== DIRECTIONS FOR THIS TASK ==
Could you transcribe the whole listing, keeping every line exactly the same?

== TASK INPUTS ==
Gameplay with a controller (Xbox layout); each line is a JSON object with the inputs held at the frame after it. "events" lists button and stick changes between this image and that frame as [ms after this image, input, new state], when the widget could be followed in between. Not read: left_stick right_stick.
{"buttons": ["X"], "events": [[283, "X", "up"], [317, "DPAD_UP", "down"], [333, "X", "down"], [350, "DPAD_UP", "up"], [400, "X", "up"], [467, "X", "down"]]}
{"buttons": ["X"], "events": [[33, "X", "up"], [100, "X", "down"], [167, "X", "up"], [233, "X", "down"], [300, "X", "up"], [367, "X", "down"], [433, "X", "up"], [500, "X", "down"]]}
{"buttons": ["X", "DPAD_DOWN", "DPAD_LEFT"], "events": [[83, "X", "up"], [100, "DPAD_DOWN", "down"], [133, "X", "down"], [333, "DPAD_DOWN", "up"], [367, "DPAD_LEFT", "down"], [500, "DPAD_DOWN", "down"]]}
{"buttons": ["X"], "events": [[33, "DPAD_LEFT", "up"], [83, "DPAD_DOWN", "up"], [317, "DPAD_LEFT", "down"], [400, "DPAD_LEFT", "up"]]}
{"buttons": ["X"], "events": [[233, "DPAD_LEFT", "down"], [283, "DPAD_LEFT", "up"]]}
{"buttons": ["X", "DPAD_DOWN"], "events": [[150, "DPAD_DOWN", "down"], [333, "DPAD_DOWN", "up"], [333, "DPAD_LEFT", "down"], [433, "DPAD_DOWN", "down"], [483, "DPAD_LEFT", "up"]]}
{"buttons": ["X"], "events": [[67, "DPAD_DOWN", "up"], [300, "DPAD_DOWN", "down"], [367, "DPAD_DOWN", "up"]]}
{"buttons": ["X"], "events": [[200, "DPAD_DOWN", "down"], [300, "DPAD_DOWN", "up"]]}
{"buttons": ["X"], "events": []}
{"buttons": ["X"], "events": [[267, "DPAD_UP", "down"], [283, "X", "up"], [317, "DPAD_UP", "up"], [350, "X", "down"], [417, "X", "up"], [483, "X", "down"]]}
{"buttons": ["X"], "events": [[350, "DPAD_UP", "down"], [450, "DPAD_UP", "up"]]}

== FINAL ANSWER ==
Gameplay with a controller (Xbox layout); each line is a JSON object with the inputs held at the frame after it. "events" lists button and stick changes between this image and that frame as [ms after this image, input, new state], when the widget could be followed in between. Not read: left_stick right_stick.
{"buttons": ["X"], "events": [[283, "X", "up"], [317, "DPAD_UP", "down"], [333, "X", "down"], [350, "DPAD_UP", "up"], [400, "X", "up"], [467, "X", "down"]]}
{"buttons": ["X"], "events": [[33, "X", "up"], [100, "X", "down"], [167, "X", "up"], [233, "X", "down"], [300, "X", "up"], [367, "X", "down"], [433, "X", "up"], [500, "X", "down"]]}
{"buttons": ["X", "DPAD_DOWN", "DPAD_LEFT"], "events": [[83, "X", "up"], [100, "DPAD_DOWN", "down"], [133, "X", "down"], [333, "DPAD_DOWN", "up"], [367, "DPAD_LEFT", "down"], [500, "DPAD_DOWN", "down"]]}
{"buttons": ["X"], "events": [[33, "DPAD_LEFT", "up"], [83, "DPAD_DOWN", "up"], [317, "DPAD_LEFT", "down"], [400, "DPAD_LEFT", "up"]]}
{"buttons": ["X"], "events": [[233, "DPAD_LEFT", "down"], [283, "DPAD_LEFT", "up"]]}
{"buttons": ["X", "DPAD_DOWN"], "events": [[150, "DPAD_DOWN", "down"], [333, "DPAD_DOWN", "up"], [333, "DPAD_LEFT", "down"], [433, "DPAD_DOWN", "down"], [483, "DPAD_LEFT", "up"]]}
{"buttons": ["X"], "events": [[67, "DPAD_DOWN", "up"], [300, "DPAD_DOWN", "down"], [367, "DPAD_DOWN", "up"]]}
{"buttons": ["X"], "events": [[200, "DPAD_DOWN", "down"], [300, "DPAD_DOWN", "up"]]}
{"buttons": ["X"], "events": []}
{"buttons": ["X"], "events": [[267, "DPAD_UP", "down"], [283, "X", "up"], [317, "DPAD_UP", "up"], [350, "X", "down"], [417, "X", "up"], [483, "X", "down"]]}
{"buttons": ["X"], "events": [[350, "DPAD_UP", "down"], [450, "DPAD_UP", "up"]]}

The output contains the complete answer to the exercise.